Even if he’s right about that — which is insultingly wrong, but even if he was right — it’s the objective! The objective is to get these people to stand up and defend themselves, and they’re doing it. So he’s gotta make sure that that’s not seen as anything successful. Here’s the fourth law from Lieutenant Colonel David Galula. The fourth law: ‘Seldom is the material superiority of the counterinsurgent so great that he can literally saturate the entire territory. The means required to destroy or expel the main guerrilla forces, to control the population, and to win its support are such that, in most cases, the counterinsurgent will be obliged to concentrate his efforts area by area,’ province by province! You can’t go countrywide. You have to go province by province and this is why it’s going to take another year-and-a-half, perhaps, and it’s succeeding. Anbar you used to not be able to go to. Now the president can fly in there, bring his war team, his war cabinet. Maliki can go up there, and they can have a peaceful meeting. It was Anbar, by the way, that Democrats are saying six months ago was proof we lost! I’m telling you, folks, if any of you ever vote for Democrats with national security on the table, you deserve whatever lack of protection you get. These people are demonstrating they cannot be trusted, that they have no interest in US national security, and that they do not take this enemy seriously in any way, shape, manner, or form.

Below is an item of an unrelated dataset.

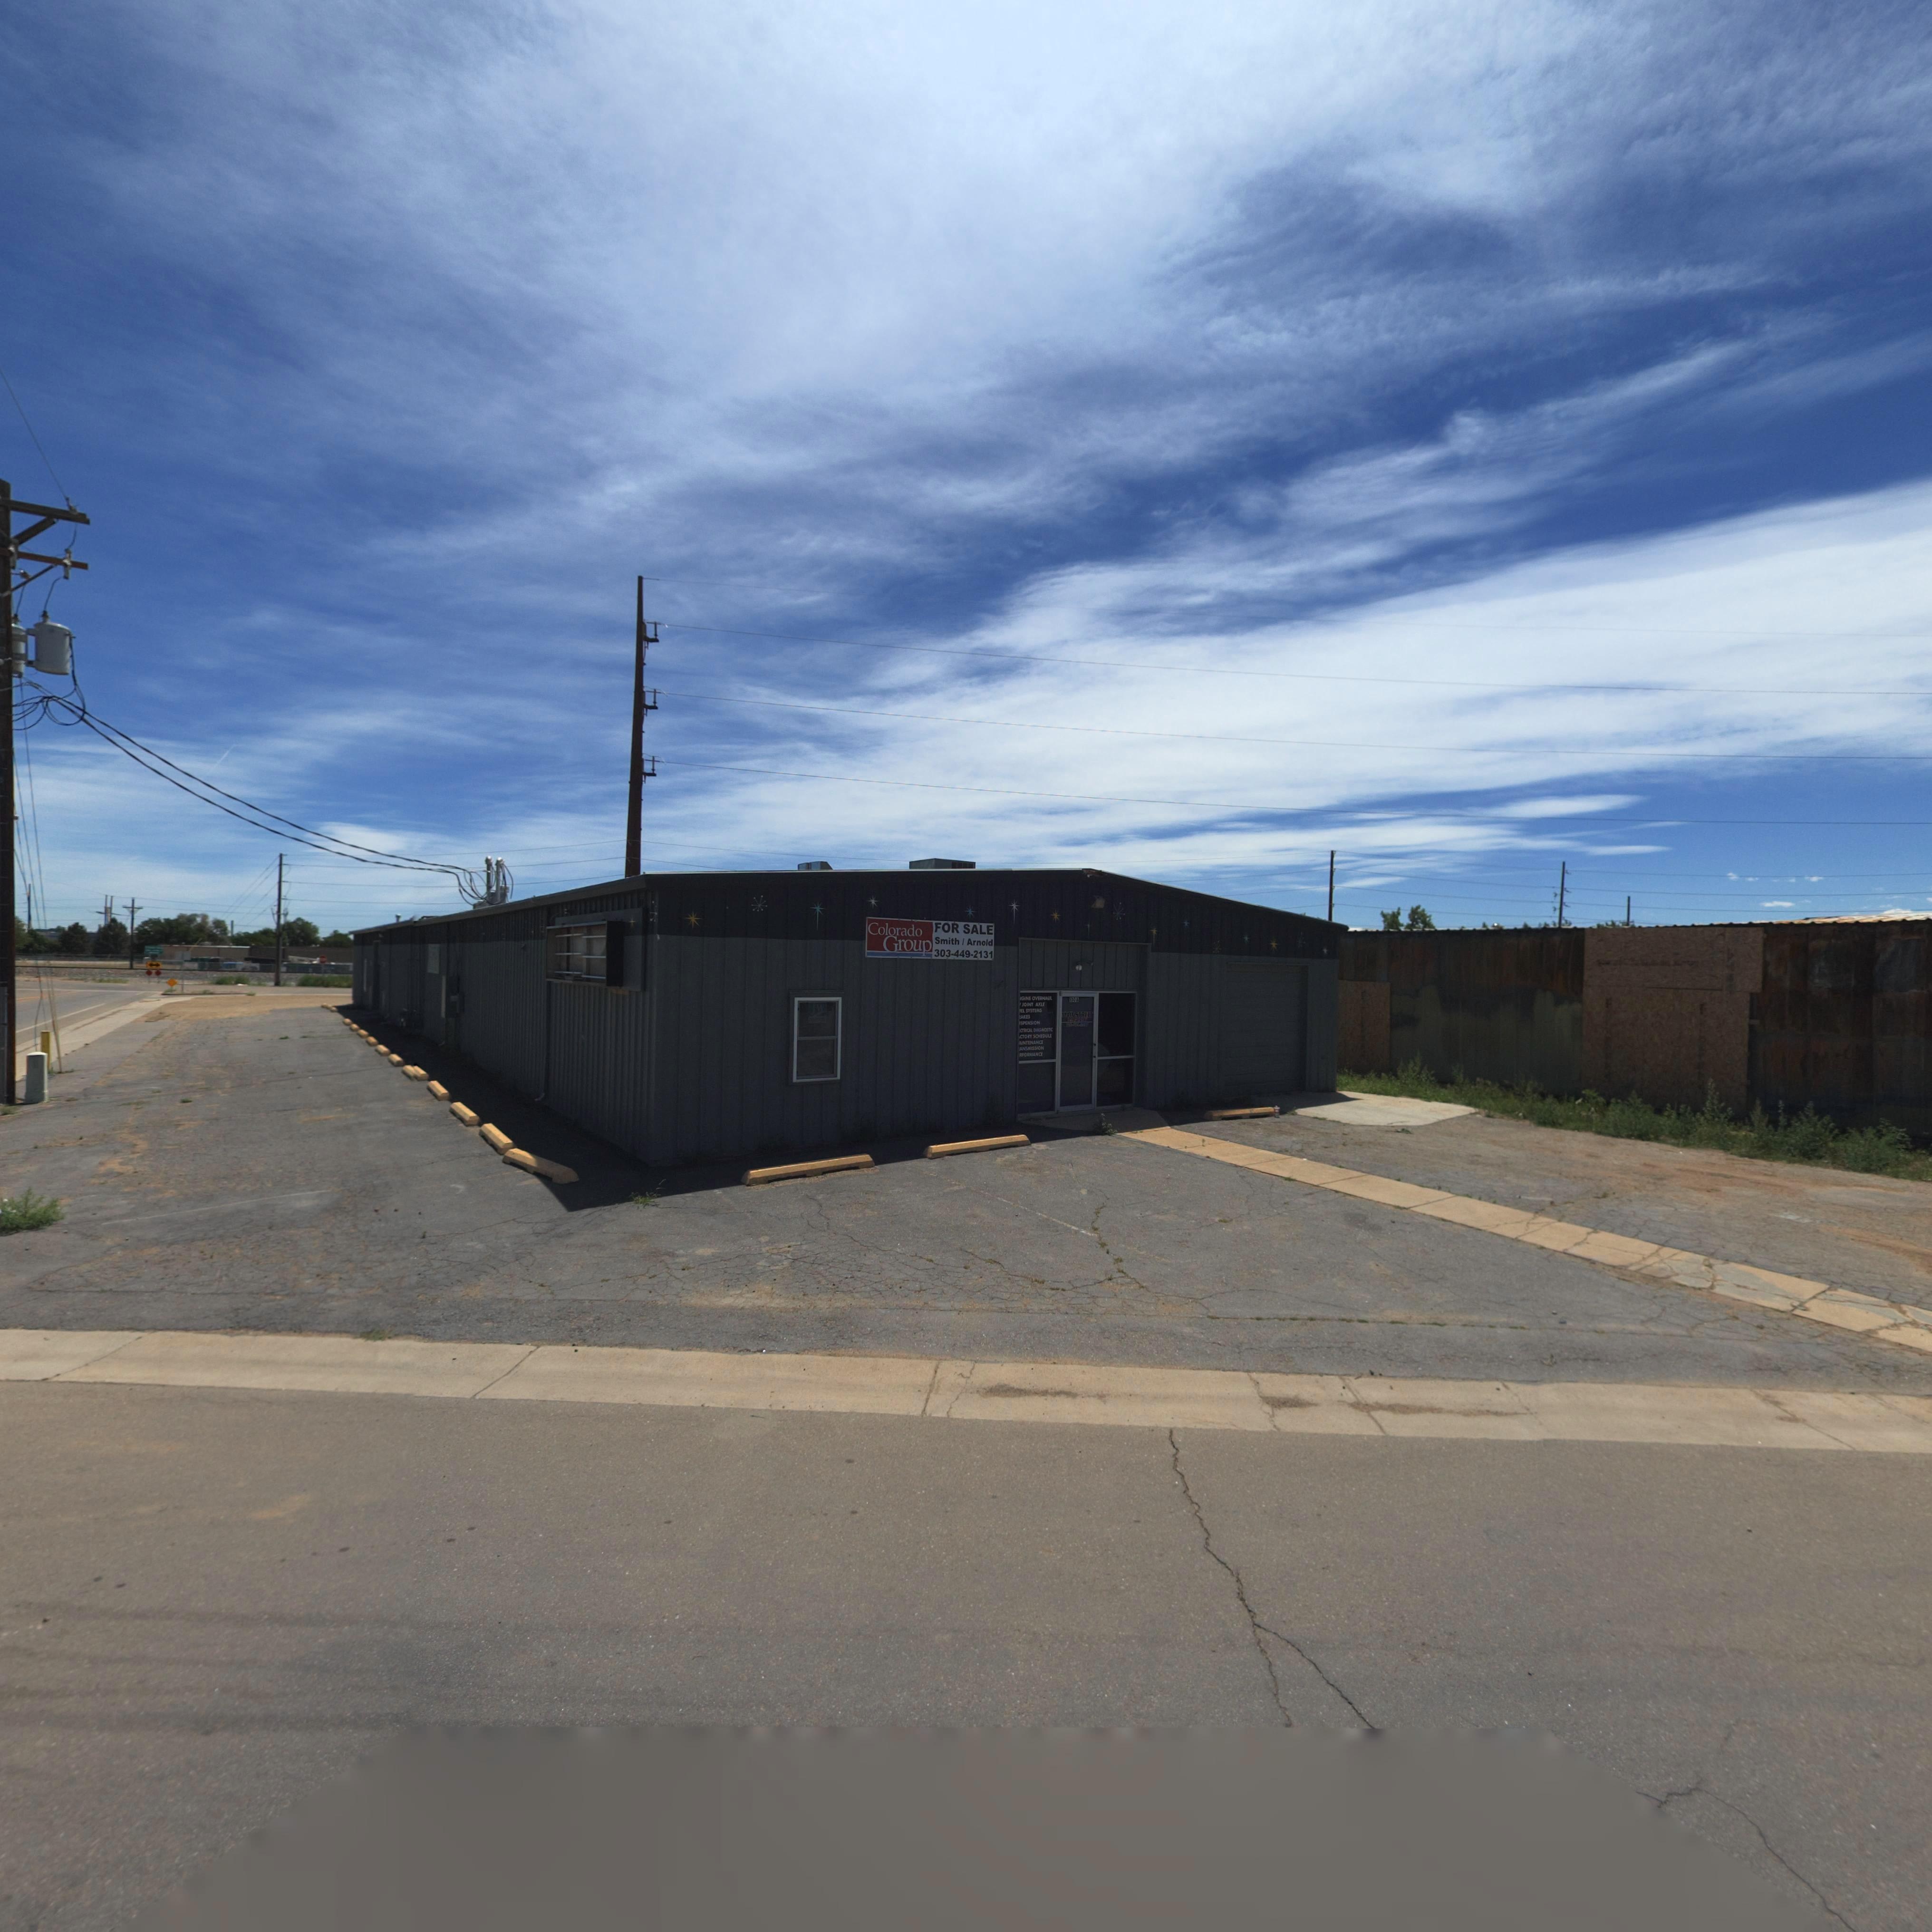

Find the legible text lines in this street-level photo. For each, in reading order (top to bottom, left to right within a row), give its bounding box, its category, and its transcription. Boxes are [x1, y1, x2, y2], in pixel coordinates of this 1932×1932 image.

[1069, 996, 1078, 1002] StreetNumber: 100*
[1062, 1011, 1093, 1018] BusinessName: MAINSTREET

There are other enemies we face out there other than Islamofascists, by the way. We have to keep this in mind, too. Our only enemy these days is not a bunch of terrorists. We have a lunatic down in Venezuela. We’ve got instability all over Central America. Who knows when the ChiComs might ever do something. So you never know about these things. The Iranians are a whole different matter. Who knows? Russians are flying their Bear bombers all over the place. We are a great nation at risk in a dangerous world, and we need the right kind of people with proper temperament and understanding and willingness to face this threat, leading the country. Right now, there’s not one Democrat presidential candidate who inspires any confidence whatsoever in me, that that threat or these series of threats will even be taken seriously. Finally, in the fourth law, from Lieutenant Colonel Galula: ‘Destruction of the rebel forces,’ the destruction of Al-Qaeda, ‘and occupation of the geographic terrain led us nowhere,’ he’s talking about in Algeria, ‘as long as we did not control and get the support of the population.’ Well, play sound bite 15 again. Play cut 15. You tell me if it sounds like we’ve gotten the support of the population.

SCHUMER: The violence in Anbar has gone down despite the surge, not because of the surge. The inability of American soldiers to protect these tribes from Al-Qaeda said to these tribes, ‘We have to fight Al-Qaeda ourselves.’ It wasn’t that the surge brought peace here. It was that the warlords took peace here, created a temporary peace here.

RUSH: It’s not even going to last. It’s so fragile, it’s not even going to last. The warlords are no good. They’re just a bunch of incompetents along with the US military. It sounds to me like if the ‘warlords,’ as he wants to refer to them, are standing up and defeating Al-Qaeda. I wonder how they were able to do this, by the way. Somebody ask Senator Schumer, ‘How the hell were they able to do this?’ If they’ve been able to do it all along, why didn’t they do it first? Could it be, Senator Schumer, they couldn’t do it until we got there? (Gasp!) I wonder if that’s possible, Senator Schumer. Let me ask you another question, folks. This sound bite from Senator Schumer, on a scale of one to ten, how would you rate it as better or worse or more harmful and damaging than George Allen’s ‘macaca’ comment? George Allen’s macaca comment, for which he lost a Senate seat and for which the Drive-By Media led by the Washington Post hounded him out of office, was zilch, zero, nada on the meter, compared to the outrage, the damage, the danger, and the treasonous comments here of Senator Schumer, compared to macaca, and yet a Republican who utters the word macaca gets roasted, tarred and feathered out of the US Senate! The Drive-By Media ignores Senator Schumer’s words, proving that media bias is not just what they cover, but also what they ignore.